The Carpentries provides nicely formatted curricula for teaching. However, you may have noticed that you have not seen much, or perhaps any of the Instructor Training curriculum during your time as a learner in this training. In most situations we do not recommend displaying Carpentries curriculum materials to your learners while you teach.
The visual environment in a workshop should be focused on exactly what you are teaching and should mirror, as closely as possible, exactly what you say. This is because keeping track of distracting and contradictory sensory information adds to cognitive load. The split-attention effect describes the cognitive effort involved with trying to assemble information from different modalities. Learning is most effective when visual displays, text, and auditory information presented together are the same, with minimal distractions.
For Carpentries workshops, this is why we ask Instructors to speak commands as they type them on the screen while engaging learners in participatory live coding.

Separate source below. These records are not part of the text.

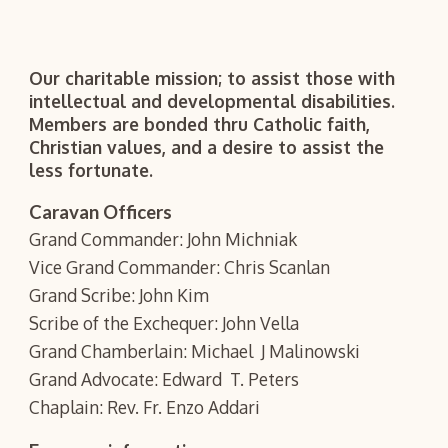
Our charitable mission; to assist those with
intellectual and developmental disabilities.
Members are bonded thru Catholic faith,
Christian values, and a desire to assist the
less fortunate.
Caravan Officers
Grand Commander: John Michniak
Vice Grand Commander: Chris Scanlan
Grand Scribe: John Kim
Scribe of the Exchequer: John Vella
Grand Chamberlain: Michael J Malinowski
Grand Advocate: Edward T. Peters
Chaplain: Rev. Fr. Enzo Addari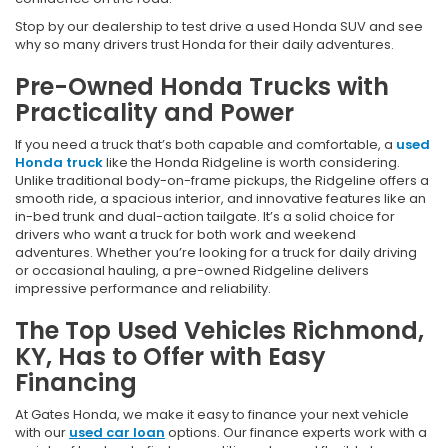
Stop by our dealership to test drive a used Honda SUV and see
why so many drivers trust Honda for their daily adventures.
Pre-Owned Honda Trucks with
Practicality and Power
If you need a truck that’s both capable and comfortable, a
used
Honda truck
like the Honda Ridgeline is worth considering.
Unlike traditional body-on-frame pickups, the Ridgeline offers a
smooth ride, a spacious interior, and innovative features like an
in-bed trunk and dual-action tailgate. It’s a solid choice for
drivers who want a truck for both work and weekend
adventures. Whether you’re looking for a truck for daily driving
or occasional hauling, a pre-owned Ridgeline delivers
impressive performance and reliability.
The Top Used Vehicles Richmond,
KY, Has to Offer with Easy
Financing
At Gates Honda, we make it easy to finance your next vehicle
with our
used car loan
options. Our finance experts work with a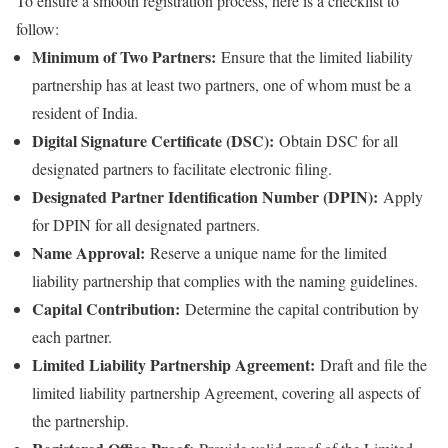
To ensure a smooth registration process, here is a checklist to
follow:
Minimum of Two Partners:
Ensure that the limited liability
partnership has at least two partners, one of whom must be a
resident of India.
Digital Signature Certificate (DSC):
Obtain DSC for all
designated partners to facilitate electronic filing.
Designated Partner Identification Number (DPIN):
Apply
for DPIN for all designated partners.
Name Approval:
Reserve a unique name for the limited
liability partnership that complies with the naming guidelines.
Capital Contribution:
Determine the capital contribution by
each partner.
Limited Liability Partnership Agreement:
Draft and file the
limited liability partnership Agreement, covering all aspects of
the partnership.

One thing you may wish to consider adding to your (otherwise minimalist) visual environment, however, is a running glossary of commands and other key terms. This can be maintained by a helper on a white board or an easel pad and will help learners readily access items that may have already been dropped from short-term memory by the time they need them. In an online workshop, display of a glossary is impractical because of severe limitations on screen space; however, a glossary can still be maintained in a collaborative document for reference as needed.
The process of learning is constrained by the limits of short-term memory. In order to move new information into long-term memory, it must be actively applied, but activities that make excessive demands on short-term memory are likely to induce cognitive overload and can easily harm learner motivation. Instructional tools that expand short-term memory by increasing connectivity (chunking) among new concepts can improve outcomes for subsequent memory-intensive exercises. Formative assessments, when performed frequently, help learners by prompting them to apply new content before it has been overwritten. Faded examples or other types of guided practice both minimize demands on short-term memory and offer context that helps improve connectivity for future work, in which the “scaffolding” of contextual support can be gradually removed. Anything you can do to a) recognize and b) support learners in working with the limitations of short-term memory will improve the effectiveness of your teaching.
- Most adults can store only a few items in short-term memory for a few seconds before they lose them again.
- Things seen together are remembered (or mis-remembered) in chunks.
- Cognitive load should be managed through guided practice to facilitate learning and prevent overload.
- Formative assessments can help to consolidate learning in long-term memory.